Identification of a fish host of the inflated heelsplitter Potamilus inflatus (Bivalvia: Unionidae) with a description of its glochidium

-A survey of the fishes of the Black Warrior River was undertaken to determine fish host(s) of the federally threatened inflated heelsplitter, Potamilus inflatus. Seven hundred-twenty individual fishes representing 30 species were examined; mussel glochidia were found on 10 individual fishes representing nine species. Potamilus inflatus glochidia were only found infesting one freshwater drum (Aplodinotus grunniens), which is concordant with previous findings for the genus Potamilus. The morphology of P inflatus glochidia is described and compared to P purpuratus.

The origin and phylogeny of Margaritiferidae (Bivalvia, Unionoida): a synthesis of molecular and fossil data

The family Margaritiferidae is a small but widely distributed group within the Unionoida, or freshwater mussels, whose taxonomy and systematics has been the subject of numerous publications. Despite several efforts, there is no consensus on which characters reliably diagnose this family. Herein, we present the results of a phylogenetic analysis of the most comprehensive data set for Margaritiferidae in terms of taxa and phylogenetic markers assembled to date, including eleven out of the twelve margaritiferid species currently considered valid. In addition, we review the fossil record of the family and attempt to integrate fossil and DNA sequence data to provide a diagnosis of Margaritiferidae, identify its origin and biogeographic patterns, and determine the systematic relationships of its constituent species and their taxonomic affinities. We assembled a molecular data set comprised of five markers: COI, 16S, 28S, 18S and histone 3 for a total of 59 specimens representing eleven species of Margaritifera. Our results indicate that the family Margaritiferidae is a monophyletic group comprised of the single genus Margaritifera, which includes the following 12 species: M. dahurica, M. margaritifera, M. monodonta, M. middendorffi, M. laevis, M. marrianae, M. hembeli, M. falcata, M. laosensis, M. auricularia and M. marocana plus the unstudied M. homsensis. Estimates of divergence times using fossil calibrations or mean substitution rates produced dramatically different results. Divergence estimates based on the fossil calibrations were 10 times higher than those obtained applying the mean substitution rates. The current distribution of the family implies dispersal across marine or brackish waters by their host fish, leaving a fossil record on four continents that dates to the Mesozoic.
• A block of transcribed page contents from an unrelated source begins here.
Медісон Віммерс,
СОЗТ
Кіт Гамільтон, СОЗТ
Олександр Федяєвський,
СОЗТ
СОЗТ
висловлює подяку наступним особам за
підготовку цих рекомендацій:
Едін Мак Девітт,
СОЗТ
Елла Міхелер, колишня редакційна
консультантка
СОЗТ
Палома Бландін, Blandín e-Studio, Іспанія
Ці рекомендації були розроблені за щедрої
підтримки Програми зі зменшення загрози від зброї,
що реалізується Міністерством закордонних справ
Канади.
Margaritiferidae appear to be derived from putative ancestor in the Silesunionidae, with a likely origin in Asia. We suggest that Margaritiferidae had spread along the Tethys margins and crossed the Atlantic already in the Late Triassic or Early Jurassic. Further dispersal events, in the Late Cretaceous or Eocene, may be linked to salinity‐depleted coastal waters or freshwater layering.

Systematics and Zoogeography of the Rock Basses (Centrarchidae: Ambloplites)

Abstract This study examines the role that historical events have played in the diversification of members of the genus Ambloplites by estimating divergence times of clades within the genus. DNA sequences of the mitochondrial cytochrome b gene were used to develop phylogenetic hypotheses for Ambloplites using maximum parsimony and Bayesian methods. The timing of diversification within and between species of Ambloplites was estimated using nonparametric rate-smoothing and penalized likelihood methods calibrated by fossil dates. Monophyly of three of the four species was supported. The ages of the most recent common ancestors of species of Ambloplites estimated in this study confirm earlier estimates that in most instances, their origins occurred prior to the Pleistocene. A comparison of estimated divergence times of lineages to sea level fluctuations indicates a correspondence to extremely high or low sea stands throughout the Neogene Period. Populations of Ambloplites in the Ozarks and Ouachita highlands previously assigned to A. ariommus appear to have either been introgressed by A. rupestris or were misidentified as A. ariommus. Ambloplites rupestris displays low genetic divergence throughout its range and is consistent with a re-colonization of previously glaciated areas following the Pleistocene.